I never even look at my
journal anymore. I’ve almost forgotten what
restraint.org looks like.
I tell myself that the purpose of a journal is to
accurately reflect and
convey the
events and happenings of a day, a week, a month, a year. That is what it is for, that is the purpose of keeping a
log. Whenever I tell myself that, I find it impossible to write, however.
It is not enough to
record. A deeper reason has to be found.
...
Whenever I look for the ideal of a ‘
perfect journal’, I always find myself returning to
Brandon, and
gaijin.com. Not due to a stellar layout, or any design ability on his part, but because of the way he puts his words down into sentences, one after the other. I suppose that I
trap myself at times, by reading his words, because I want to make my own seem equally
soulful,
profound, or ‘
real’, whatever that means.
I want to be a star going nova, I want what it is I feel to be understood by those few who read my words, regardless of if they’re strangers, friends, family, or uninterested parties that stumbled here via a misdirected
search engine. I want to be
universal, I want to be
passionate.
The longer I take between entries, the more I stay away from
restraint, from
the web in general, I find the colour draining out of my skin. I am unhappy with the quality of my writing and my inability to design, because it seems that I am unable to create, in any sense of the word. Nothing new is coming from me. Everything is
rhetoric and ‘
relevant social commentary’ I’ve picked up from oversized artsy novels.
Pulp trash for the
enlightened.
...
I’m
twenty-two now. I’ve made it further than I thought I ever would, at least as far as time is concerned.
When you’re sixteen, twenty-two is a world away.
I am only starting to learn what that means. I am only starting to understand that I am not still sixteen. I still accidentally answer ‘sixteen’ sometimes when asked
my age. A slip, but not an overly embarrassing one.
...
Perhaps it’s not that
things are falling apart, as it appears and has appeared for quite some time. Perhaps things simply
decay, and
atrophy, and are constantly in a state where they appear to be rusting, if care is not taken to preserve them.

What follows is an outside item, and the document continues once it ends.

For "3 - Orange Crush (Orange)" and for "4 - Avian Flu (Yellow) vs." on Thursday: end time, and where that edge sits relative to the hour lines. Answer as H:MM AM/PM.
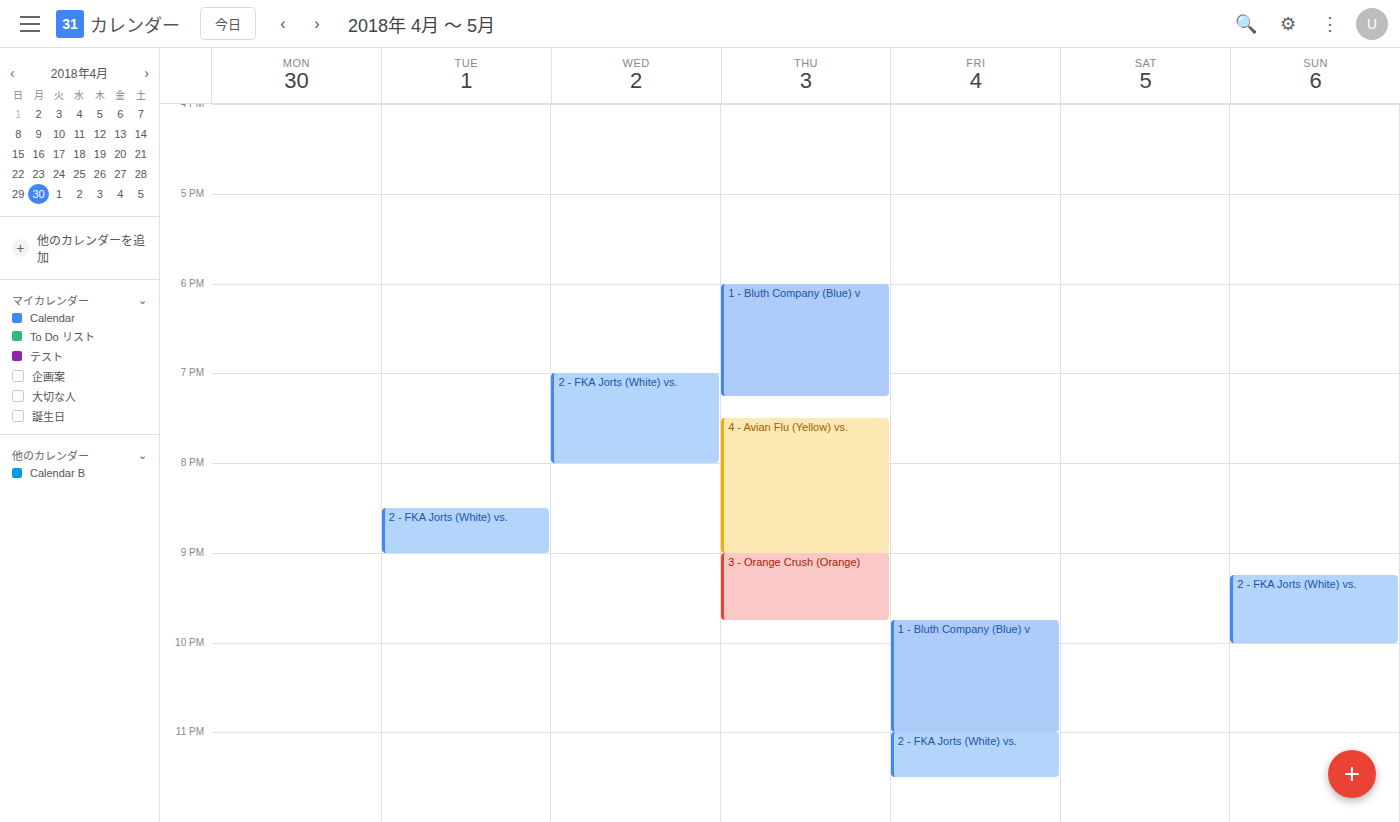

I expect every morning to be better than the night previous, because that’s the way things were when I was sixteen. It was the
summer of plenty, and there were always more of whatever I needed. Friends, money, laughs, cigarettes, run-ins with authority that only served to
further my awareness of
my own immortality.
Things will not be better in the morning anymore. The world no longer prepares itself for me while I sleep. I am no longer nearly as important; the universe has learned to get along without my constant help.
...
It’s never in the
mornings that the dread sets in. It’s only in the
early afternoon, when the limitations of my own abilities set in, and the competition and challenges of finding full-time work present themselves. (I cannot rely on
contract work any further. I do not have the
dedication.)
I am not where I want to be.
And the world will not carry me there.